生きているうちに何度も遭遇する便秘や下痢。自分の体の状態が良いか悪いか判断材料になるものの、お腹の調子が悪いと辛いですよね。
でも、うんちって毎日出した方がいいの?便秘や下痢の時、病院に行くタイミングは?治療法ってどんなもの?
そんなうんちに関するさまざまな疑問を、消化器内科 梶ヶ谷クリニック院長・羽生健先生に聞いてみました。
毎日うんちを出すことは正義ではない
毎日排便がない・・・という悩みが多いですが、そもそも”毎日うんちが出る”ことは正解なのですか?
別に毎日でなくても大丈夫ですよ。
「便秘とは、症状名でもなければ疾患名でもない。ただ、便が大腸に滞った状態。または、直腸の中の便を快適に出せない状態のこと」ってガイドライン(*1)にも書いてあります。なかなか良いこと書いてありますよね。

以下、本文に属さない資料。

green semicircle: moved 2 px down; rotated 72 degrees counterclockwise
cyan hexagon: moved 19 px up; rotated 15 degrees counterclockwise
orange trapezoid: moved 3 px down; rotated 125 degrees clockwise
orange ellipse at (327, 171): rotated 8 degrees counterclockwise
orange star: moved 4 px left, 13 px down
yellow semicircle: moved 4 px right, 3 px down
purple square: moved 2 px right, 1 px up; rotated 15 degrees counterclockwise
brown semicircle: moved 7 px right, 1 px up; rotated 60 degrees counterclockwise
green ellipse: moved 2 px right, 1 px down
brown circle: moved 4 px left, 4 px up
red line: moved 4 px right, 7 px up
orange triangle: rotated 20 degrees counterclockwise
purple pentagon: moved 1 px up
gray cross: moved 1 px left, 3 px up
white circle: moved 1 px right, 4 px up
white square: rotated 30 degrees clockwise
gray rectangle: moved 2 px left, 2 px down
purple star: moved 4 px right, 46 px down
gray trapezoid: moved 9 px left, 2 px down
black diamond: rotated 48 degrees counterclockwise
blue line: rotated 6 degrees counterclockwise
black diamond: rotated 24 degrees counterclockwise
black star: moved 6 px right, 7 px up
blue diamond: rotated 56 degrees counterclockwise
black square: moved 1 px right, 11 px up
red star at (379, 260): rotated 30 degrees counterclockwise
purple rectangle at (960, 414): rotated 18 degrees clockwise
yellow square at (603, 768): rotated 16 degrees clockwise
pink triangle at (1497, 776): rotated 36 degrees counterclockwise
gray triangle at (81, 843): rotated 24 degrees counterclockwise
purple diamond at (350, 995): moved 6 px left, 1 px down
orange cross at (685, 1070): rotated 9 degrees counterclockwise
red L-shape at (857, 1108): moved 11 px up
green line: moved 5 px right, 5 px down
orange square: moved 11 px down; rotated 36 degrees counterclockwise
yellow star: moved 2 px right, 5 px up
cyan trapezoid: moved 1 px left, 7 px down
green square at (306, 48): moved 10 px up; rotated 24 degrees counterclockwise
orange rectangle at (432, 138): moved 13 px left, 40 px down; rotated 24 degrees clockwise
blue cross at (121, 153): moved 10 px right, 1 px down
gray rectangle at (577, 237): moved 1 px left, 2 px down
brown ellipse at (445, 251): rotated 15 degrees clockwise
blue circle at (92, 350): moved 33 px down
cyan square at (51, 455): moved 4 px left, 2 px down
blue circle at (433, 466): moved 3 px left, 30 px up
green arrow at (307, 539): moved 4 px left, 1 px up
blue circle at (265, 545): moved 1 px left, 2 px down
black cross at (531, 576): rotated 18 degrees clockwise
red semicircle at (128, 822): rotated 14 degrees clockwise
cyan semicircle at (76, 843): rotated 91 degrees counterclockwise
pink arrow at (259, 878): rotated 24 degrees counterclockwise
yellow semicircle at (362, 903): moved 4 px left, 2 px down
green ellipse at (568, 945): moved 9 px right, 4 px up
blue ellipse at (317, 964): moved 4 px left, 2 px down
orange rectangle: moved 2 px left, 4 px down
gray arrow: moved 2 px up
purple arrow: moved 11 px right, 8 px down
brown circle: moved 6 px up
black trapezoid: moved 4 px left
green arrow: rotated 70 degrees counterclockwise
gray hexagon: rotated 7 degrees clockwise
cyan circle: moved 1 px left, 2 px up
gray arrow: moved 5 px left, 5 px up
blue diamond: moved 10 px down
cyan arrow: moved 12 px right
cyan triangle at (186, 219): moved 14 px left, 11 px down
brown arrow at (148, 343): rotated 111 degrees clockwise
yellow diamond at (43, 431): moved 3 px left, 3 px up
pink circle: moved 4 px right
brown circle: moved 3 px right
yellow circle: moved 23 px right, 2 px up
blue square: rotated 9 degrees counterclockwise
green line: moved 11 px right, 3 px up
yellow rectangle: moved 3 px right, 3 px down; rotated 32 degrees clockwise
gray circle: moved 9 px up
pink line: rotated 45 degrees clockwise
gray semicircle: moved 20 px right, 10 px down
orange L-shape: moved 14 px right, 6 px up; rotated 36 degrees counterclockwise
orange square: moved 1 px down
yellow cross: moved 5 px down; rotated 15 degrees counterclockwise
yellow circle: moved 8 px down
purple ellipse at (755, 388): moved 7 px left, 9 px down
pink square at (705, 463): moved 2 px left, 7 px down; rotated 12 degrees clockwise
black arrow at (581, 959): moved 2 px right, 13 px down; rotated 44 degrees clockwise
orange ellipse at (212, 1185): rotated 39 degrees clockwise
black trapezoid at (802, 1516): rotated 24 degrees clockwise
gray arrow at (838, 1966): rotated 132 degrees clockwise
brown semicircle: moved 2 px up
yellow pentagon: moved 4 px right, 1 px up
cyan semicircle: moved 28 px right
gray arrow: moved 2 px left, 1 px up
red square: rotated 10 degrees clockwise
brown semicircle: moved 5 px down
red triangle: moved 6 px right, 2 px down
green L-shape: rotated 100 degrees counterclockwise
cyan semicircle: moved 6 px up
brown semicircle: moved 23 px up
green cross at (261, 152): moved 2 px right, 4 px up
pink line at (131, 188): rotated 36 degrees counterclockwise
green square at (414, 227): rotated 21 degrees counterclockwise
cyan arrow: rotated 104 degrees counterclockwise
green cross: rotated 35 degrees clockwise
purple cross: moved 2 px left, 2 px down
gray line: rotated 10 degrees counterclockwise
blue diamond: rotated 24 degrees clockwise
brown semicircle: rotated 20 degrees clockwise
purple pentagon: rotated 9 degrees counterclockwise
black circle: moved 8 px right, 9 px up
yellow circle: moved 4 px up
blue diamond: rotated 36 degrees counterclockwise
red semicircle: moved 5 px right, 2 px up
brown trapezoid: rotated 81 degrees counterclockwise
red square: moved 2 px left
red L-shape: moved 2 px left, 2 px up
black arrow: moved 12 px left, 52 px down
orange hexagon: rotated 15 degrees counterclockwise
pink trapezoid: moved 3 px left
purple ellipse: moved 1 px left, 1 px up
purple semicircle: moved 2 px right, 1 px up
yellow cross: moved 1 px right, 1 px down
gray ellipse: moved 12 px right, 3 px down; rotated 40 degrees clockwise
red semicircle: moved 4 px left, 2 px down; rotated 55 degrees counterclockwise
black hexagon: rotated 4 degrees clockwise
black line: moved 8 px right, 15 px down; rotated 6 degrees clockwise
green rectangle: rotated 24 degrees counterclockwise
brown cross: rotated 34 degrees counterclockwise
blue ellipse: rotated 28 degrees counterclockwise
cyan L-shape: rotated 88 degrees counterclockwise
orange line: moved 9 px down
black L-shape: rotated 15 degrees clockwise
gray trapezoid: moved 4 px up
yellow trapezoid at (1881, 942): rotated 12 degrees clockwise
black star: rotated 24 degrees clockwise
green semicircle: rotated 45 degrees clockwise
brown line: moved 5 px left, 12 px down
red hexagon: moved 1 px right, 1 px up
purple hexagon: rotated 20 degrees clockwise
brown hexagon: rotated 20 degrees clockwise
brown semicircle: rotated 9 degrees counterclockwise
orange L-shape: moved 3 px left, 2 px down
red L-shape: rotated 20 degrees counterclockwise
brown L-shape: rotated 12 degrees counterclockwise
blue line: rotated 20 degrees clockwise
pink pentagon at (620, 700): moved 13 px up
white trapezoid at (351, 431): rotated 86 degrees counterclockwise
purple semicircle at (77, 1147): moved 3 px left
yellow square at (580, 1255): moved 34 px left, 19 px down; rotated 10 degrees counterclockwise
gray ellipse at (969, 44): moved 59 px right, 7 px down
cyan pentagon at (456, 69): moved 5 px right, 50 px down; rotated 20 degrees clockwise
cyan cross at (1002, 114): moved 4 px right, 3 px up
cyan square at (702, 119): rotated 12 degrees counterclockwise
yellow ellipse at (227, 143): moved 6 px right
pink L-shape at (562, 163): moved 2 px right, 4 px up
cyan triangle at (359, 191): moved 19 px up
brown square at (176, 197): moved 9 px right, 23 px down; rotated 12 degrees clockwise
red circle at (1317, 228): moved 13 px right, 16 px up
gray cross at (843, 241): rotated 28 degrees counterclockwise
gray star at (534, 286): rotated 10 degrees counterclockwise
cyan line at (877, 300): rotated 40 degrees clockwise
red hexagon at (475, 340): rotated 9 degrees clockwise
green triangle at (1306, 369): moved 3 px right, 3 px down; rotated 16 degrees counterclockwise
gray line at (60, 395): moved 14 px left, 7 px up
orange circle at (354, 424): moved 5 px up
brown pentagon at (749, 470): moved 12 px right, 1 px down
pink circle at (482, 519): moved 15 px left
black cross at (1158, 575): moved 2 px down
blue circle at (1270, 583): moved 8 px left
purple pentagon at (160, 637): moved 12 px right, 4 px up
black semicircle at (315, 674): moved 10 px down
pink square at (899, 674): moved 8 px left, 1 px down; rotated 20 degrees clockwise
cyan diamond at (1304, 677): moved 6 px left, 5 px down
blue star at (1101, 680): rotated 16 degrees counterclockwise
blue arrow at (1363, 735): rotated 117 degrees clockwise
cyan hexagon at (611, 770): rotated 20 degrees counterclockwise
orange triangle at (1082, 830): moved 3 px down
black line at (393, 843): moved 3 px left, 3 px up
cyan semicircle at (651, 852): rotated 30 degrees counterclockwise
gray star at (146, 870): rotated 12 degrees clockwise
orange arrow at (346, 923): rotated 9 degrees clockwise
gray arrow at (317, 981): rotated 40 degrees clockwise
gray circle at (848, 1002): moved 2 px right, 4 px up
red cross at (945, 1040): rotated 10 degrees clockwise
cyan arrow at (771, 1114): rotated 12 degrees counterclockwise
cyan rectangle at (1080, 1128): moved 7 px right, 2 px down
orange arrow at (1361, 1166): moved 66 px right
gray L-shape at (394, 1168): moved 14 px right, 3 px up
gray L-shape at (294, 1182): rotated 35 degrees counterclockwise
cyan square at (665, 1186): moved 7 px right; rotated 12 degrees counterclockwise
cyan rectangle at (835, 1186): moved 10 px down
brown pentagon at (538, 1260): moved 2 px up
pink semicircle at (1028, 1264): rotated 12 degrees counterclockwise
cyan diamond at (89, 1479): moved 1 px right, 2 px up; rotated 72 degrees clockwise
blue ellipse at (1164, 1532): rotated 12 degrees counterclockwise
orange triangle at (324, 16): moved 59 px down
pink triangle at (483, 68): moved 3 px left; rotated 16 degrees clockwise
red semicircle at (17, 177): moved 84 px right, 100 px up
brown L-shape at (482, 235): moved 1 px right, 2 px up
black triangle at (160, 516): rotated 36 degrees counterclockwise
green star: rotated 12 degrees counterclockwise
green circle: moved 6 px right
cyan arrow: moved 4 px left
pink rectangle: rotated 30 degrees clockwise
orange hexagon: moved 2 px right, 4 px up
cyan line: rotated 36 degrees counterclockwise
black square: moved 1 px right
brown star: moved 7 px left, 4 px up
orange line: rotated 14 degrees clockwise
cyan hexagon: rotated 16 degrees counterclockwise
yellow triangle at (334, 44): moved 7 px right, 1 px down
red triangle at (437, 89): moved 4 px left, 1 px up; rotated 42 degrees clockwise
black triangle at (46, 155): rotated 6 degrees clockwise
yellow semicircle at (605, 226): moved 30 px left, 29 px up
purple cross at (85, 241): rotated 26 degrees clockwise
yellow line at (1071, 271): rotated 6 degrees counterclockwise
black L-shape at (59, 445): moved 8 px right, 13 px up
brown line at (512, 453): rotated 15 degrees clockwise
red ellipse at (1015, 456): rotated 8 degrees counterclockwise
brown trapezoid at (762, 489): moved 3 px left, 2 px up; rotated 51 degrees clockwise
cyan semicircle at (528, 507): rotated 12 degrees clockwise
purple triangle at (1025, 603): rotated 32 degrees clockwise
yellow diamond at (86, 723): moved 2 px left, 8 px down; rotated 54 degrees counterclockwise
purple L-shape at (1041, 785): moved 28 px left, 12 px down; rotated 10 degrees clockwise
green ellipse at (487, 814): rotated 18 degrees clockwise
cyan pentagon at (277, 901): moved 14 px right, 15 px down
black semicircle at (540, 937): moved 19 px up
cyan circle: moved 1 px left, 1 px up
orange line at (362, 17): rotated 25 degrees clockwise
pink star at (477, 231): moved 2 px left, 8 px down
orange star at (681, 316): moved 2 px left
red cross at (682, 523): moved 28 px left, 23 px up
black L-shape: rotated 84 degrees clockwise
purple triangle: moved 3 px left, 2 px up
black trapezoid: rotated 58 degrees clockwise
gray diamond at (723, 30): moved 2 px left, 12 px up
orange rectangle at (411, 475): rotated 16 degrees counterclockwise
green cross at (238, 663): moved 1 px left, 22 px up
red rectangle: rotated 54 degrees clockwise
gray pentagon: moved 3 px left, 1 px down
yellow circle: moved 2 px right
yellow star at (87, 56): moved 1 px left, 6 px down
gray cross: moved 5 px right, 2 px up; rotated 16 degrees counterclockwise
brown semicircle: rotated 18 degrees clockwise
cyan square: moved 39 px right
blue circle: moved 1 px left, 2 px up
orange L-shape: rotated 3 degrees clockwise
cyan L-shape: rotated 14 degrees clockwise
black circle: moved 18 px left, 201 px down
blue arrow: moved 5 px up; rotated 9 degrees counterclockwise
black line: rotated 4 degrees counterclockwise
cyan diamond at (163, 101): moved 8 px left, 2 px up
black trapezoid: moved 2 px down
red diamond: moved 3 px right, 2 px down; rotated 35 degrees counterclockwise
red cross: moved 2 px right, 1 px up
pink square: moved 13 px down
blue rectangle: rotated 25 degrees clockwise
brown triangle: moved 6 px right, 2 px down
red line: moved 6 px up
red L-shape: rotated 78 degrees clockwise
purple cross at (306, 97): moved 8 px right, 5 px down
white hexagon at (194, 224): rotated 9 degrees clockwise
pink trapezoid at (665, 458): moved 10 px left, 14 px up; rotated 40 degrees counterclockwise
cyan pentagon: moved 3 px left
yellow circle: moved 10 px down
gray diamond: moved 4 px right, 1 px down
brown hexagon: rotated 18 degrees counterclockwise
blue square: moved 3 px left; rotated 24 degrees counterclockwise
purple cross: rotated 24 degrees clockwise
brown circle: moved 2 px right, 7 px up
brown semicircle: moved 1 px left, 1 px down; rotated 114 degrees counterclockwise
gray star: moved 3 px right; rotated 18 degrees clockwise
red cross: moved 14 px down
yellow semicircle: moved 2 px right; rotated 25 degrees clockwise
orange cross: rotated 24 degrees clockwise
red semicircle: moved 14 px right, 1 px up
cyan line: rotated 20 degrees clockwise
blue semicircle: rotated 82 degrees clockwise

排便回数が少ない=便秘とは限らないんですよね。便秘の定義の中で、「本来体外に排出すべきうんち」と記載してあるのですが、なんらかの理由でご飯がちゃんと食べられなかったり、腸の中に外に出す便の量が少なかったりしたら、回数も減少するのは当然。だから、回数が少ない=便秘ではないのです。
あとは、お年寄りの人に多いのですが、残便感(偽の便意)を訴えて過度にいきんだりトイレに行ったりする脅迫神経症もあります。結局、腸の中に溜まっているわけでもないのに、うんちしたいなと思う、「うんちが毎日でないと不安症候群」みたいな感じですよね。実際、病院にもこういう感情をもつ人はいっぱい来ます。
羽生先生「毎日出る・出ないということは、全然気にしなくていいんです。」
では、どれくらい出てなければ病院に行くべきですか・・・??
基本的に症状がなければ、別にそこまで心配しなくて良いですよ。
どのくらい、と明言するのはなかなか難しくて。うんちが出てなくてお腹が痛い…そういう時は病院に行くのがいいでしょう。あとは、例えばさっきの女の子の例でいえば、あんまりご飯を食べない中でうんちが出るのは週に2回程度、それでも体調不良もなく生活できていれば、問題ないと思いますよ。
羽生先生「どっちかというと、ご高齢の方でうんちが出ていないことの方が結構気をつけるべきだったりします。」
気をつけた方が良い便秘がある
高齢で便秘・・・これは若い人と何か違いがあるんですか???
便秘にも種類があるけど、一番危険なのが大腸がんによって便秘になっていること。
大腸がんで便秘っていうことは、出口が詰まっている状態です。このパターンは本当に危ない。
特にお年寄りの便秘と下痢は、大体この大腸がん由来の症状に当てはまります。なぜかというと、出口が狭くなってうんちがずっと腸内に溜まり続ける(=便秘)結果、うんちが崩れて少しづつ外に出ていく(=下痢)から。本当にこの症状は気をつけないと結構危ないですね。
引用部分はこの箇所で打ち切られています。